Big Al’s Metal Shop
“It is a good time to be an American Metal fan.”
This is the thought that raced through my mind as I stood before the mighty Exodus last Wednesday. For not only is our genre capable of sustaining crossover bands like Hatebreed for over a decade, it has also produced an underground that is both relevant and reverent of its forefathers. Case in point: In celebration of their decade of existence and recent commercial success, Hatebreed chose to showcase classic bands like Exodus and Napalm Death in their festival package. These are bands that have laid a cornerstone in the foundation of every American band. Yet, while the number of “metal” bands has increased exponentially, our attention span and disposable income has decreased. So it takes a pioneer like Hatebreed to remind us of where this all started.
Exodus, in their thrash metal glory, may be known to lay fans only as the group that brought Kirk Hammett (of Metallica fame) into prominence. To thrash afficianados, though, Exodus has remained a vital band over the years, producing the classic album Bonded By Blood in 1985, among others. After settling on Rob Dukes to take over for the much beloved, late Paul Baloff as vocalist, the band has produced one of the most belligerent albums of the past year. Shovel Headed Kill Machine moves classic Bay Area thrash into the modern era, borrowing a tad from newer American Metal bands while retaining their classic sound.
Watching Gary Holt’s fingers moving at light speed at the concert Wednesday brought me back to my high-school days, when we would thumb-wrestle over who shredded faster. Marty Friedman? Slash? Malmsteen? Yeah, but Holt, man... any hesher worth his mullet just had to toss that name into the ring. After the turmoil the band has endured in this last decade, just being out on the road is a testament (pun intended) to Holt’s passion for Exodus, and the legacy (sorry — another bad metal pun) he will leave to the new generation. The band was in fine form too. Dukes is a great frontman, and confident enough to handle the position. The fact that they ended the show with the title track from their newest album, to a sea of horns I might add, only goes to show that this incarnation of the group can go as far as they want.
Speaking of which, this lineup includes Paul Bostaph, of Slayer fame. Having moved aside when Dave Lombardo returned to the fold, Bostaph has remained a gentleman and made the rounds back in the Bay Area scene. Soft spoken and generous, I had a chance to speak with him before the show. Bostaph says he stays in contact with the guys in Slayer. When it comes to Forbidden, another classic Bay Area thrash band he was in, though, I could see his eyes softening a bit. If possible, he said, he would love to play with them again, but logistics (families, tour schedules) remain an obstacle. Maybe, if the universe aligns in just the right way, we could see a Forbidden/Exodus show sometime...

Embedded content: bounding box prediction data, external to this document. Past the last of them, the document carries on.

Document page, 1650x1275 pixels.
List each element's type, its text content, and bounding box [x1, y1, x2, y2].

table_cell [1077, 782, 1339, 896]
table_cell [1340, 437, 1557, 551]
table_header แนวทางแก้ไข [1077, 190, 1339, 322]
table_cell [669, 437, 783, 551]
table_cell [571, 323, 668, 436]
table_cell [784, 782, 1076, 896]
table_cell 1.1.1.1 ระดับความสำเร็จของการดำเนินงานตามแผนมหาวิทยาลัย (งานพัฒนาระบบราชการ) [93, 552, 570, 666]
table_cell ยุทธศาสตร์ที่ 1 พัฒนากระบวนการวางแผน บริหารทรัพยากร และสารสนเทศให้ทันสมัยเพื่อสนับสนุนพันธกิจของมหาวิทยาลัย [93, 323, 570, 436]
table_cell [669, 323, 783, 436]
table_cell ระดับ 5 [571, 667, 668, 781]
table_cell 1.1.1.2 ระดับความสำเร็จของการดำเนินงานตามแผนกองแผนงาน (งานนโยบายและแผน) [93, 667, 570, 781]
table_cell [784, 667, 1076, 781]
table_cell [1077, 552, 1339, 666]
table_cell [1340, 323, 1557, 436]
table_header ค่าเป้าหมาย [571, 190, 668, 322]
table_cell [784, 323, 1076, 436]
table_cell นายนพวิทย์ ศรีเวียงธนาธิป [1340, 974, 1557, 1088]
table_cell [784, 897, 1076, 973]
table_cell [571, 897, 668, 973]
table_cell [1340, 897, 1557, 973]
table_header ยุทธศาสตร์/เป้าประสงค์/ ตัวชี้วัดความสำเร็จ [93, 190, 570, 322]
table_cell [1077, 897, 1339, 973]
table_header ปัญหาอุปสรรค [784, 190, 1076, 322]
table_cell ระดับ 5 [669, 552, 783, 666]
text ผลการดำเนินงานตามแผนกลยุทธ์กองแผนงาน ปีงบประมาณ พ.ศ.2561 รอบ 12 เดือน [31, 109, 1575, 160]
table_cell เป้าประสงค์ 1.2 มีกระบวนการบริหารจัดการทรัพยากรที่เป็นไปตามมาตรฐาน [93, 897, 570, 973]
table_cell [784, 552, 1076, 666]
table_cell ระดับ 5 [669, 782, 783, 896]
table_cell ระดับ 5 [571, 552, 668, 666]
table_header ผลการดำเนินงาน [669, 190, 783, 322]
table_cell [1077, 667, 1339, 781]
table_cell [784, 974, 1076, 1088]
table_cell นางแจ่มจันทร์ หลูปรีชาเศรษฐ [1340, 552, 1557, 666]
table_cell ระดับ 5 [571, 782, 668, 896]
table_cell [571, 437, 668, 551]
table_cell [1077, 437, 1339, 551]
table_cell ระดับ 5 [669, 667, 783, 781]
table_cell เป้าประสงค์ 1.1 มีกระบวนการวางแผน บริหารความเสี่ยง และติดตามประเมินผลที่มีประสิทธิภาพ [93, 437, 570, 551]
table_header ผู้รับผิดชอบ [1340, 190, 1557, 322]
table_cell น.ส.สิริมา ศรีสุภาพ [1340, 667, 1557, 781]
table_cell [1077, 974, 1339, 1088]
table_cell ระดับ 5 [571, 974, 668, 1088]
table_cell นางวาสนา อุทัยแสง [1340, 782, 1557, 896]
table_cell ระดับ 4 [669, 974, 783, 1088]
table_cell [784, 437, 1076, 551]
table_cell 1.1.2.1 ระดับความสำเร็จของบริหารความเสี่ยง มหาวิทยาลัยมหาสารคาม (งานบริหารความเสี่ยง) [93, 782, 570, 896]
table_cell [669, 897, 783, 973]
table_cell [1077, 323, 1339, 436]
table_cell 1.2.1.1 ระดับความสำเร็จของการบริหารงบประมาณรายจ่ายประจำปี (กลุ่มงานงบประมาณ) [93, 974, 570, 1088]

In the meantime, we have bands like Hatebreed to carry the torch for a new generation. Few bands enjoy the same devotion as Hatebreed does from their fans. Perhaps it’s the uplifting lyrics that carry the downtrodden. The personal touch — you can find these guys (even now) at their merch booth talking to kids, eyes fixed on theirs as they listen to their struggles as if their own. To be called a band of the people is one thing; to actually live it is another (I’m thinking KISS here as the only other example). I think all of that is encapsulated in their honest approach to kids.
With frontman Jamey Jasta’s latest struggles, he could have been forgiven for sinking into a hole and recycling their well-polished sound. It would have been easy — a Hatebreed breakdown or riff is instantly recognizable by now. Instead, Jasta pushes through his emotions, his sadness, and lays it all bare for the kids on their latest (although not greatest) Supremacy. There are great moments like “Destroy Everything” and “To The Threshold” that translated well Wednesday night. It wasn’t packed like the last time they played Club Zoo, but well attended for a school night. “To The Threshold” was well received, probably due to its rotation on MTV2’s Headbanger’s Ball (also hosted by Jasta); but sadly, “Destroy Everything,” my favorite tune, fell a little flat. Ending the night with “I Will Be Heard,” a wave of hardcore, death, grind, and thrash metal fans left the club, spirits refreshed. Is there any other reason for seeing a show?